Barbara Sahakian, professor of clinical neuropsychology at Cambridge University, whose work is at the forefront of research into cognitive enhancement drugs, has even raised the prospect of dope testing of exam students as a possible safeguard against their use.
"This is something that universities really have to discuss," she says.
"It has enormous implications. The coercion aspect is a strong one. Some students say they feel it is cheating and it puts pressure on them to feel they have to use drugs when they don't really want to.
"You have to consider there are things that could be beneficial about such drugs because we have an ageing population: people will have to work for longer and their pensions may not be performing.
"The big question is, are we all going to be taking drugs in the next 10 years and boosting our brain power in this way? And if we are, will we use them to have a shorter working week, so we can go home, spend more time with our families and have a good work/life balance? Or will we go headlong into a 24/7 society were we work all the time because we can work all the time?"
Improving brain power and its ability to stay awake is certainly where drug companies think the future lies as the market for treatments for neurological and psychiatric illnesses continues to outstrip that for painkillers and cardiovascular drugs in the western world.
Dozens of neuro-enhancing drugs are currently in the research pipeline and their use in the coming years is expected to soar.
Advocates argue that smart drugs will remove disparities in society and give those who are mentally challenged a better chance of self-improvement and success.
They also claim it is better for high-risk professionals like surgeons and pilots to take a medically-controlled tablet rather than dosing themselves up on caffeine and ending up with a shaky hand and a twitchy disposition But for those dealing with the downside of chemical consumption, the advent of smart drugs is a worrying prospect.
"As with any stimulant that alters the central nervous system, you have to stop and think of the long-term consequences of using these drugs," says Dr Fiona Weldon, clinical director of the Rutland Centre, Dublin's leading addiction therapy centre.
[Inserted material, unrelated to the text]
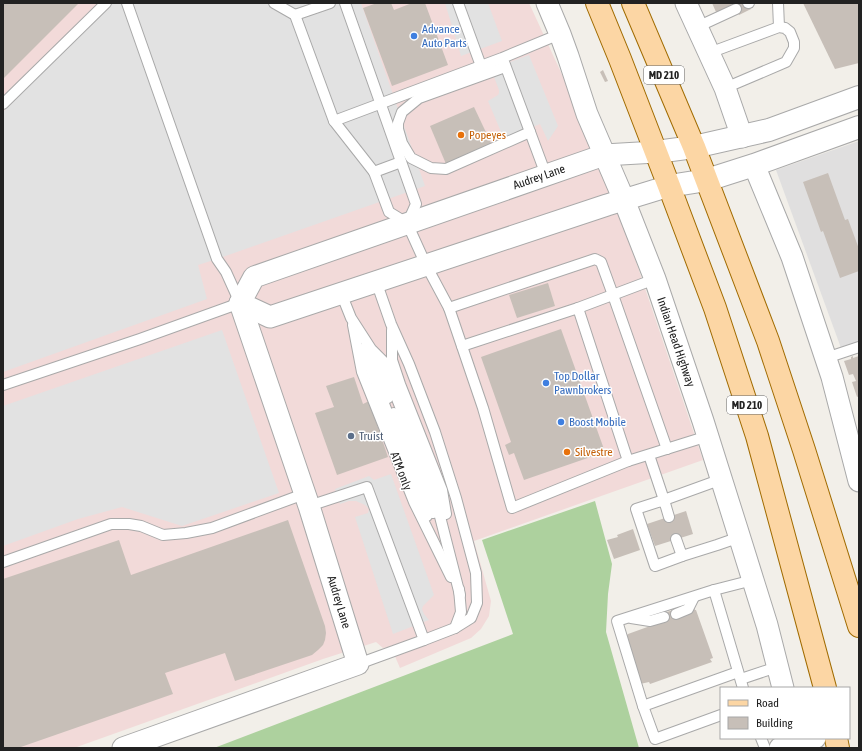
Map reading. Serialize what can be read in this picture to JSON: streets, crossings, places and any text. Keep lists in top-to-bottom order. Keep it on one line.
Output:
{"streets":{"main road":["MD 210"],"street":["Audrey Lane","Indian Head Highway"]},"crossings":[["MD 210","Audrey Lane"],["Audrey Lane","Indian Head Highway"]],"places":["Advance Auto Parts","Popeyes","Top Dollar Pawnbrokers","Boost Mobile","Truist","Silvestre"],"legend":["Road","Building"]}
"We are unsure about the extent to which these drugs are being used in Ireland but it would be naive to think it isn't happening and it is something we should be very worried about," she says.
"I've seen students become reliant on the likes of Ritalin. They claim it makes them work better but before you know it there is a dependency.
"There is such a tendency now to seek out a quick chemical fix as the solution to our stresses but if you over-stimulate the brain in a false way, the system will eventually crash and the side effects are incredible."